Referring to the minerals industry, Cronin said that certain BEE quotas have not been fulfilled.
"If these quotas had been fulfilled, would our mineral sector or our economy be on a better basis in terms of job creation or on a worse basis? There's no easy answer to these types of questions but [we] certainly need to begin to answer these types of questions," he said.
He questioned whether some businessmen who gained from BEE practices were really "patriotic", in terms of what they contributed to job creation in the country.
"The presumption is that BEE shareholders are patriotic and will create jobs and do all kinds of other things is something that needs to be very very seriously interrogated," he said.
Cronin said that despite the fact that South Africa had a growing economy between 1994 and mid-2008 there had been a growing divergence in income levels and that divergence is racialised. The absolute poor, he said, were growing poorer.
"We need to step back and say why despite all of those measures: despite the three-million RDP houses, despite the moving social grant beneficiaries from just over two-million in 1994, to over 11-million by 2008, why despite all of those measures did we have such yawning crisis levels of inequality and racialised inequality," he asked.

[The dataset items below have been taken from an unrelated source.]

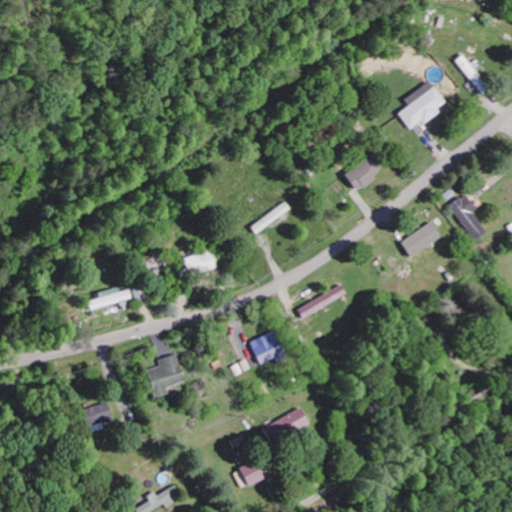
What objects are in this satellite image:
building: (471, 74)
building: (421, 108)
building: (361, 173)
building: (468, 217)
building: (270, 219)
building: (420, 240)
road: (279, 284)
building: (108, 299)
building: (321, 303)
road: (419, 314)
building: (267, 348)
building: (163, 376)
building: (95, 418)
building: (288, 425)
building: (248, 476)
building: (157, 502)
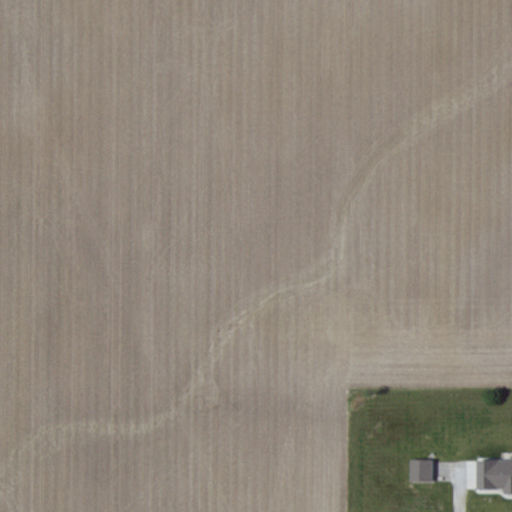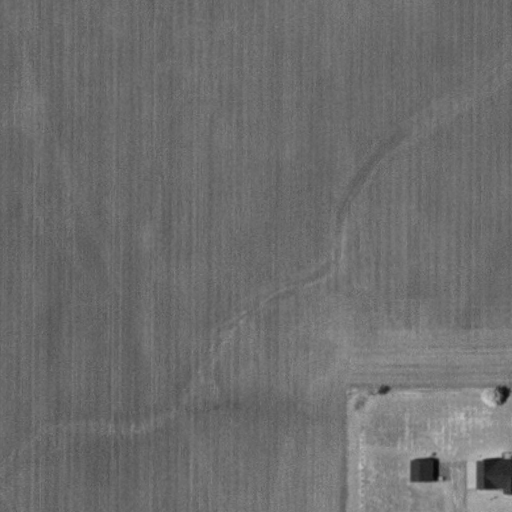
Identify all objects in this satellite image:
building: (419, 471)
building: (494, 475)
road: (455, 494)
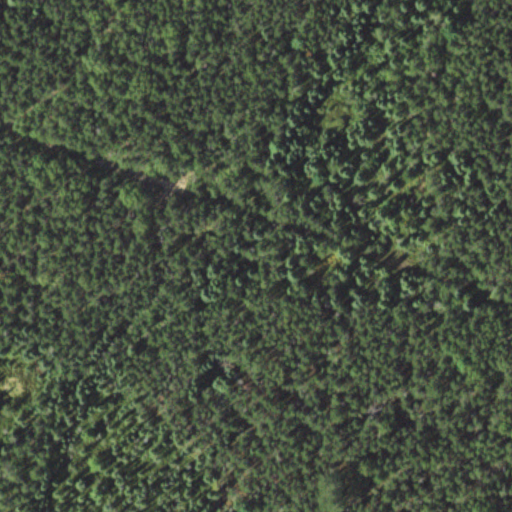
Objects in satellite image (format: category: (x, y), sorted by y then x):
road: (256, 218)
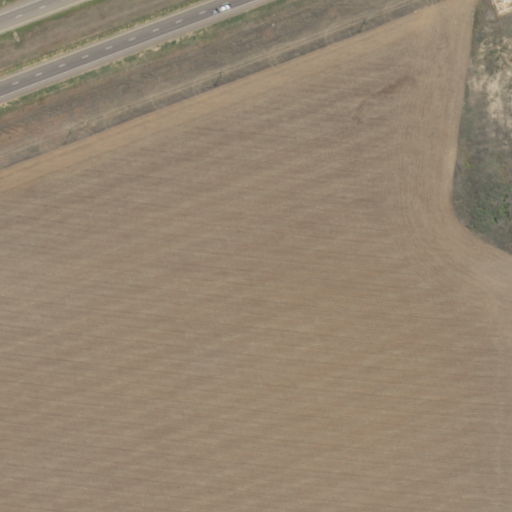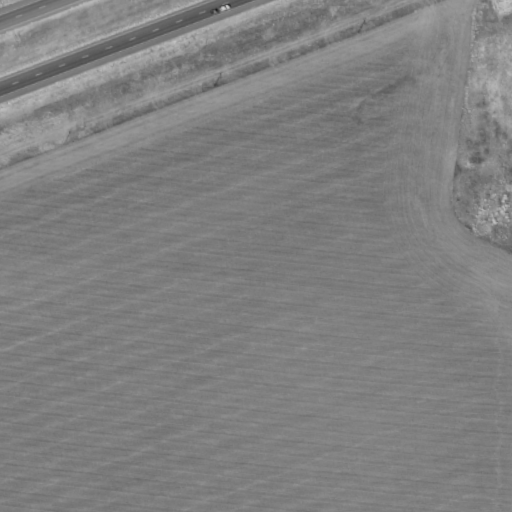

"The realisation that we all come to, is that there's something wrong with the accumulation path that we've all come to."
The party's general secretary Blade Nzimande said that the SACP was aware of "a small grouping" of people within the African National Congress-led tripartite alliance, who wanted to "destabilise" the alliance and its fight against corruption.
"Some of these elements are in such a hurry to get rich quick, that we feel that some of them actually are willing to sacrifice the unity of this alliance," he said.
"We are committed also in ensuring that our organisations are not used as a refuge for tenderpreneurs who want to capture our organisations in order to actually further their own needs."
Referring to inroads made against the ANC by the Democratic Alliance (DA) in the Western Cape, Nzimande said this was "not only because of DA's popularity, but we are paying for some of our own mistakes".
Cronin said that one of the mistakes was "wild, chauvinistic, demagogic statements" directed at minority groups by political leaders.
"I think that there has been some very serious mistakes from the side of a certain organisation that's a league of the ANC, and certain personalities in this area... cost us huge numbers of votes in the Western Cape," he said.